- **Exercise brief**
Your task is to give the listing below back word for word, pictures excluded.
*** Begin section ***
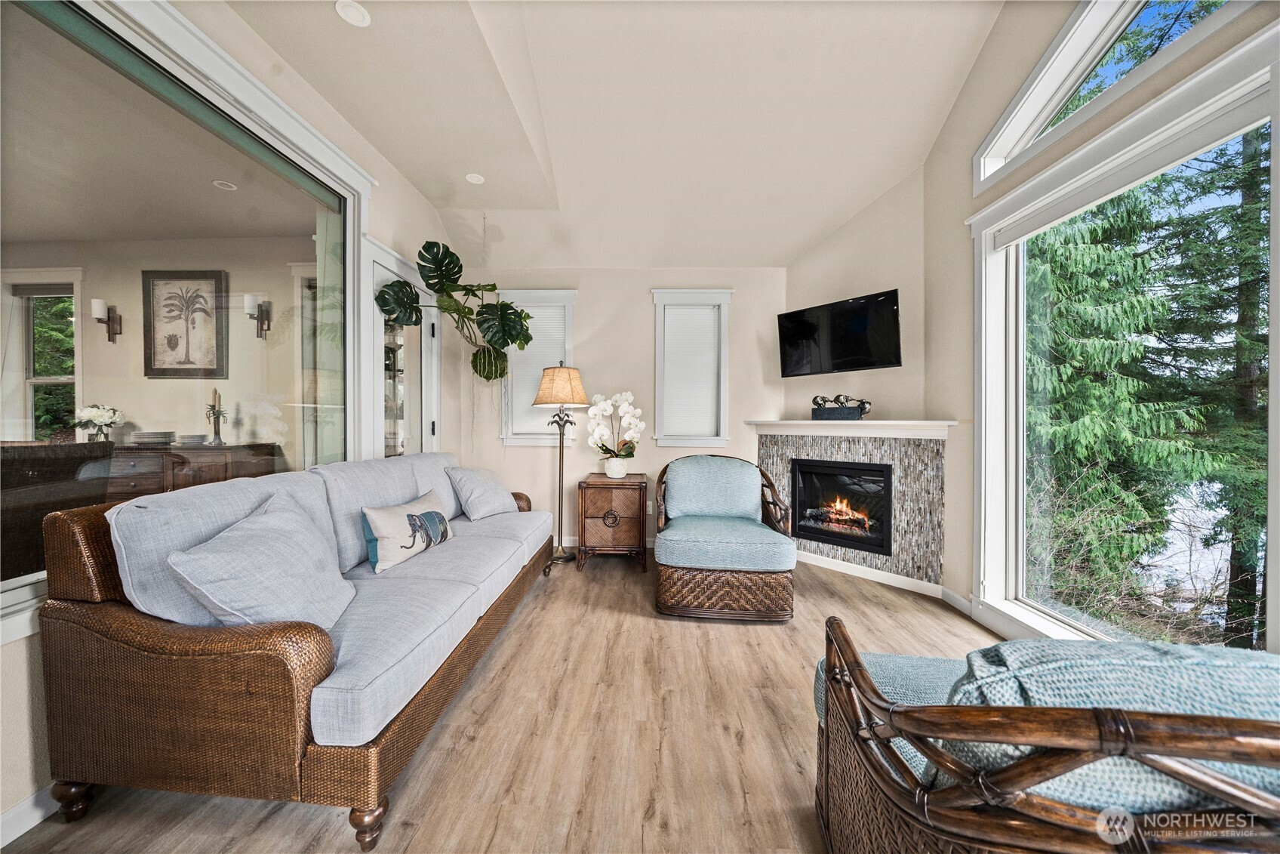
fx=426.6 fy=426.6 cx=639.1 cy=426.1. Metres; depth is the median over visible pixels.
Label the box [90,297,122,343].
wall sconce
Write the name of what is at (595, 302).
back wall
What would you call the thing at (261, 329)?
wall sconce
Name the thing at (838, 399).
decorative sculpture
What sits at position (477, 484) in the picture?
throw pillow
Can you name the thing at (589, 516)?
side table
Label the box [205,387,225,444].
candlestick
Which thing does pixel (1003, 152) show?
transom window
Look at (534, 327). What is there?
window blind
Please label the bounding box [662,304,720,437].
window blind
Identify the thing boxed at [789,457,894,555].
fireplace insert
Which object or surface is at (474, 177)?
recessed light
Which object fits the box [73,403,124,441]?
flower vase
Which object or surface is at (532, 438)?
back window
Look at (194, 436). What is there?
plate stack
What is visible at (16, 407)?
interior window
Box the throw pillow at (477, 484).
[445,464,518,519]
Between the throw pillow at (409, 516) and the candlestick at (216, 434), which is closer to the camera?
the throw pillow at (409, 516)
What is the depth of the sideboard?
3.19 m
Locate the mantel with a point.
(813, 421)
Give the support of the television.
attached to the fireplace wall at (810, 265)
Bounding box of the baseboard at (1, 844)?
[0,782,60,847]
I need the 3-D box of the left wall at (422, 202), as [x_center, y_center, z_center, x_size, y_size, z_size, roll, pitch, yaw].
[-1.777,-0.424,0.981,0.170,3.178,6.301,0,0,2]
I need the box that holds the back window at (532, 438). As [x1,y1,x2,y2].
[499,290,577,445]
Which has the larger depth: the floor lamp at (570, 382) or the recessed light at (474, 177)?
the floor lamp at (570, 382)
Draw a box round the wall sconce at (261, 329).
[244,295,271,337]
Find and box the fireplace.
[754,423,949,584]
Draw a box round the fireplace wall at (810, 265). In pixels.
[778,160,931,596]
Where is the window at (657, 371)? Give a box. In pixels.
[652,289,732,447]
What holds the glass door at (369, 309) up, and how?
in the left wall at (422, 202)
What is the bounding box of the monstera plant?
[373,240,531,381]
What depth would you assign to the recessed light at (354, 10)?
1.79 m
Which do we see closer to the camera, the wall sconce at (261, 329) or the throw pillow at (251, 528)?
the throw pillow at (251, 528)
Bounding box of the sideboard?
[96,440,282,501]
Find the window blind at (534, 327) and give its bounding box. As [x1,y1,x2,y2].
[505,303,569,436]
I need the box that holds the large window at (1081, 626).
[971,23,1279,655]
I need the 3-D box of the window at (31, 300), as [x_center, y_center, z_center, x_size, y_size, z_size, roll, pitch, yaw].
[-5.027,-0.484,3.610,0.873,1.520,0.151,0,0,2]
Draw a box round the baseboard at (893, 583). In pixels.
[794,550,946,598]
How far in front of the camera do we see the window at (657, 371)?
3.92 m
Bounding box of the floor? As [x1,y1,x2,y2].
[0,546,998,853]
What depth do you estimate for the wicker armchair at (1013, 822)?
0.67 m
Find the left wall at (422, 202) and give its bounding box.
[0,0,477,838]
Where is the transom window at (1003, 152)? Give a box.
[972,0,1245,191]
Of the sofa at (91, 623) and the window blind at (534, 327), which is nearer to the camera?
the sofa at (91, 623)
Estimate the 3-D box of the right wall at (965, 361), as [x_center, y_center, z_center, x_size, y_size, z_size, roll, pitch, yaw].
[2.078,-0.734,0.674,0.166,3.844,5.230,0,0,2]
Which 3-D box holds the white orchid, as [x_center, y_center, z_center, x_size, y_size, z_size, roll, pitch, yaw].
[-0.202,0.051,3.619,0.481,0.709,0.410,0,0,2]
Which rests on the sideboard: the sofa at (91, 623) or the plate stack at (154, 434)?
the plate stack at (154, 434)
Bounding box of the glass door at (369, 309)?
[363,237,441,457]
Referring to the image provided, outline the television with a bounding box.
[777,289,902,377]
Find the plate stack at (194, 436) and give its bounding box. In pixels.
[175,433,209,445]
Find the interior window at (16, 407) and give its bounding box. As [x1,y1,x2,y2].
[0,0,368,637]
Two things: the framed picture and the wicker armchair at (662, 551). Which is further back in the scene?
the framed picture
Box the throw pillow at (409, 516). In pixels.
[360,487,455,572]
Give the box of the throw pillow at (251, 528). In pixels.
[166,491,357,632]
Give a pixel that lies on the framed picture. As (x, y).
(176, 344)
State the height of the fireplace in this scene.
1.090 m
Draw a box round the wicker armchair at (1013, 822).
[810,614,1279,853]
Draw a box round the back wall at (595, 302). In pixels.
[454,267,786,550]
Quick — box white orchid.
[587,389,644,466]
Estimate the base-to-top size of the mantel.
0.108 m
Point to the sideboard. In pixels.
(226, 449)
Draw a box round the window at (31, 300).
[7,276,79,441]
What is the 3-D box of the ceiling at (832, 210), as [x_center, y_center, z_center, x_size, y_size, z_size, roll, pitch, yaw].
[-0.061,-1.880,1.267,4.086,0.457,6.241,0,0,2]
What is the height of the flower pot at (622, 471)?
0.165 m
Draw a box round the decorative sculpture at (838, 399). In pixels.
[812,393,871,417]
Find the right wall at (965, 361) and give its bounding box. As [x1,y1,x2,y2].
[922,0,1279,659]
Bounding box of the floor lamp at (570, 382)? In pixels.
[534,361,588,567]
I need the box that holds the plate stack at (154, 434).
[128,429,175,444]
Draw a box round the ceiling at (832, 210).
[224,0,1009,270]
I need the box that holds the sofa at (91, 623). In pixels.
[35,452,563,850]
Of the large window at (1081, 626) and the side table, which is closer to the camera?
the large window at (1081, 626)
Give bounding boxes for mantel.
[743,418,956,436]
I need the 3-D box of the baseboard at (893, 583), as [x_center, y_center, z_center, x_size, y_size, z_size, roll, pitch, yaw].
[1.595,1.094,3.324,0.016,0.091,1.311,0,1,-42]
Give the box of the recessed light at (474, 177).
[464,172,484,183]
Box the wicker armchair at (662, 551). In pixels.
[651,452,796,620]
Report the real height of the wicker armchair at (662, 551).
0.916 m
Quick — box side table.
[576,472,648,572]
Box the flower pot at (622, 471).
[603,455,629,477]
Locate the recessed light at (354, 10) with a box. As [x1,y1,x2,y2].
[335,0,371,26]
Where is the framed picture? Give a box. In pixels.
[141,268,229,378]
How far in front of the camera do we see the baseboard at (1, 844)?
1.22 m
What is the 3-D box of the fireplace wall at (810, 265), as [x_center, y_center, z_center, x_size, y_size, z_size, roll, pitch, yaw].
*** End section ***
- **Solution**
fx=426.6 fy=426.6 cx=639.1 cy=426.1. Metres; depth is the median over visible pixels.
Label the box [90,297,122,343].
wall sconce
Write the name of what is at (595, 302).
back wall
What would you call the thing at (261, 329)?
wall sconce
Name the thing at (838, 399).
decorative sculpture
What sits at position (477, 484) in the picture?
throw pillow
Can you name the thing at (589, 516)?
side table
Label the box [205,387,225,444].
candlestick
Which thing does pixel (1003, 152) show?
transom window
Look at (534, 327). What is there?
window blind
Please label the bounding box [662,304,720,437].
window blind
Identify the thing boxed at [789,457,894,555].
fireplace insert
Which object or surface is at (474, 177)?
recessed light
Which object fits the box [73,403,124,441]?
flower vase
Which object or surface is at (532, 438)?
back window
Look at (194, 436). What is there?
plate stack
What is visible at (16, 407)?
interior window
Box the throw pillow at (477, 484).
[445,464,518,519]
Between the throw pillow at (409, 516) and the candlestick at (216, 434), which is closer to the camera?
the throw pillow at (409, 516)
What is the depth of the sideboard?
3.19 m
Locate the mantel with a point.
(813, 421)
Give the support of the television.
attached to the fireplace wall at (810, 265)
Bounding box of the baseboard at (1, 844)?
[0,782,60,847]
I need the 3-D box of the left wall at (422, 202), as [x_center, y_center, z_center, x_size, y_size, z_size, roll, pitch, yaw].
[-1.777,-0.424,0.981,0.170,3.178,6.301,0,0,2]
I need the box that holds the back window at (532, 438). As [x1,y1,x2,y2].
[499,290,577,445]
Which has the larger depth: the floor lamp at (570, 382) or the recessed light at (474, 177)?
the floor lamp at (570, 382)
Draw a box round the wall sconce at (261, 329).
[244,295,271,337]
Find and box the fireplace.
[754,423,949,584]
Draw a box round the fireplace wall at (810, 265). In pixels.
[778,160,931,596]
Where is the window at (657, 371)? Give a box. In pixels.
[652,289,732,447]
What holds the glass door at (369, 309) up, and how?
in the left wall at (422, 202)
What is the bounding box of the monstera plant?
[373,240,531,381]
What depth would you assign to the recessed light at (354, 10)?
1.79 m
Which do we see closer to the camera, the wall sconce at (261, 329) or the throw pillow at (251, 528)?
the throw pillow at (251, 528)
Bounding box of the sideboard?
[96,440,282,501]
Find the window blind at (534, 327) and give its bounding box. As [x1,y1,x2,y2].
[505,303,569,436]
I need the box that holds the large window at (1081, 626).
[971,23,1279,655]
I need the 3-D box of the window at (31, 300), as [x_center, y_center, z_center, x_size, y_size, z_size, roll, pitch, yaw].
[-5.027,-0.484,3.610,0.873,1.520,0.151,0,0,2]
Draw a box round the baseboard at (893, 583). In pixels.
[794,550,946,598]
How far in front of the camera do we see the window at (657, 371)?
3.92 m
Bounding box of the floor? As [x1,y1,x2,y2].
[0,546,998,853]
What depth do you estimate for the wicker armchair at (1013, 822)?
0.67 m
Find the left wall at (422, 202) and give its bounding box.
[0,0,477,838]
Where is the transom window at (1003, 152)? Give a box.
[972,0,1245,191]
Of the sofa at (91, 623) and the window blind at (534, 327), which is nearer to the camera?
the sofa at (91, 623)
Estimate the 3-D box of the right wall at (965, 361), as [x_center, y_center, z_center, x_size, y_size, z_size, roll, pitch, yaw].
[2.078,-0.734,0.674,0.166,3.844,5.230,0,0,2]
Which 3-D box holds the white orchid, as [x_center, y_center, z_center, x_size, y_size, z_size, roll, pitch, yaw].
[-0.202,0.051,3.619,0.481,0.709,0.410,0,0,2]
Which rests on the sideboard: the sofa at (91, 623) or the plate stack at (154, 434)?
the plate stack at (154, 434)
Bounding box of the glass door at (369, 309)?
[363,237,441,457]
Referring to the image provided, outline the television with a bounding box.
[777,289,902,377]
Find the plate stack at (194, 436) and give its bounding box. In pixels.
[175,433,209,445]
Find the interior window at (16, 407) and give its bounding box. As [x1,y1,x2,y2].
[0,0,368,637]
Two things: the framed picture and the wicker armchair at (662, 551). Which is further back in the scene?
the framed picture
Box the throw pillow at (409, 516). In pixels.
[360,487,455,572]
Give the box of the throw pillow at (251, 528). In pixels.
[166,491,357,632]
Give a pixel that lies on the framed picture. As (x, y).
(176, 344)
State the height of the fireplace in this scene.
1.090 m
Draw a box round the wicker armchair at (1013, 822).
[810,614,1279,853]
Draw a box round the back wall at (595, 302). In pixels.
[454,267,786,550]
Quick — box white orchid.
[587,389,644,466]
Estimate the base-to-top size of the mantel.
0.108 m
Point to the sideboard. In pixels.
(226, 449)
Draw a box round the window at (31, 300).
[7,276,79,441]
What is the 3-D box of the ceiling at (832, 210), as [x_center, y_center, z_center, x_size, y_size, z_size, roll, pitch, yaw].
[-0.061,-1.880,1.267,4.086,0.457,6.241,0,0,2]
What is the height of the flower pot at (622, 471)?
0.165 m
Draw a box round the decorative sculpture at (838, 399). In pixels.
[812,393,871,417]
Find the right wall at (965, 361) and give its bounding box. As [x1,y1,x2,y2].
[922,0,1279,659]
Bounding box of the floor lamp at (570, 382)? In pixels.
[534,361,588,567]
I need the box that holds the plate stack at (154, 434).
[128,429,175,444]
Draw a box round the ceiling at (832, 210).
[224,0,1009,270]
I need the box that holds the sofa at (91, 623). In pixels.
[35,452,563,850]
Of the large window at (1081, 626) and the side table, which is closer to the camera?
the large window at (1081, 626)
Give bounding boxes for mantel.
[743,418,956,436]
I need the 3-D box of the baseboard at (893, 583), as [x_center, y_center, z_center, x_size, y_size, z_size, roll, pitch, yaw].
[1.595,1.094,3.324,0.016,0.091,1.311,0,1,-42]
Give the box of the recessed light at (474, 177).
[464,172,484,183]
Box the wicker armchair at (662, 551). In pixels.
[651,452,796,620]
Report the real height of the wicker armchair at (662, 551).
0.916 m
Quick — box side table.
[576,472,648,572]
Box the flower pot at (622, 471).
[603,455,629,477]
Locate the recessed light at (354, 10) with a box. As [x1,y1,x2,y2].
[335,0,371,26]
Where is the framed picture? Give a box. In pixels.
[141,268,229,378]
How far in front of the camera do we see the baseboard at (1, 844)?
1.22 m
What is the 3-D box of the fireplace wall at (810, 265), as [x_center, y_center, z_center, x_size, y_size, z_size, roll, pitch, yaw].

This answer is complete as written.